The Central Bank of Nigeria (CBN)-backed Electronic Foreign Exchange Matching System (EFEMS) platform introduced to tackle speculation and improve transparency in Nigeria’s FX market has been attributed as the source of the Naira’s appreciation.

Speculators holding foreign currencies, particularly the US Dollar, have seen the value of their money drastically drop due to the appreciation of the local currency.
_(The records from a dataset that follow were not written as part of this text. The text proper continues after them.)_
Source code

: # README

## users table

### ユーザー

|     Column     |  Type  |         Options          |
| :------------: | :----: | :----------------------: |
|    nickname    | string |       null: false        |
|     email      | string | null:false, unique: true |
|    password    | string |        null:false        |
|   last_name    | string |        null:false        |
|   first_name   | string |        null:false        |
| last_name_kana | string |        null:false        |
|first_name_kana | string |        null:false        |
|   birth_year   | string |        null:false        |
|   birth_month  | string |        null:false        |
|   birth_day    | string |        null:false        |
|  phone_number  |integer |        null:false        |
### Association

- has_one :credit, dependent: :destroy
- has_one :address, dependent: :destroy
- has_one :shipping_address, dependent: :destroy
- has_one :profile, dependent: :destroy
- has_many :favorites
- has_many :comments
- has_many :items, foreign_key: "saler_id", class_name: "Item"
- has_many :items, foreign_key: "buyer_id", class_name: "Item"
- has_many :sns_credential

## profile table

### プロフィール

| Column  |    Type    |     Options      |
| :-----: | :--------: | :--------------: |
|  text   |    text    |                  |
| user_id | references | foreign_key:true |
This is forcing them to dump greenback into the system and take the domestic currency alternative- a move that has seen available FX increase.

Equally, the domestic currency improved its value against the Pound Sterling in the official market during the trading day by N6.81 to sell for N1,955.12/£1 compared with Monday’s closing price of N1,961.93/£1 and against the Euro, it gained N10.84 to close at N1,613.00/€1, in contrast to the previous day’s rate of N1,623.84/€1.

Data from the FMDQ Securities Exchange showed that the value of forex transactions significantly increased yesterday by $228.85 million or 257.2 per cent to $401.17 million from the preceding session’s $112.32 million.

However, in the parallel market, the Nigerian currency weakened against the US Dollar on Tuesday by N5 to settle at N1,625/$1 compared with the previous day’s value of N1,620/$1.

In the cryptocurrency market, Dogecoin (DOGE) lost 4.8 per cent to sell at $0.39116, Litecoin (LTC) depreciated by 3.3 per cent to trade at $110.25, Binance Coin (BNB) went south by 2.3 per cent to $681.44, Ethereum (ETH) dropped 1.6 per cent to finish at $3,671.08, and Cardano (ADA) slid by 0.5 per cent to $0.8837

Conversely, Ripple (XRP) jumped by 5.4 per cent to $2.23 amid a continued shift for the coin with its parent company seeing the benefits of a crypto-friendly regulatory environment for US-based companies.

XRP is closely related to Ripple Labs, a high-profile payments company targeted by the SEC in 2020 on allegations of selling the token as a security to U.S. investors. Ripple fully cleared a long-drawn court case in 2024.

Further, Solana (SOL) expanded by 0.8 per cent to $219.75, Bitcoin (BTC) grew by 0.4 per cent to $97,446.95, while the US Dollar Tether (USDT) and the US Dollar Coin (USDC) remained unchanged at $1.00 each.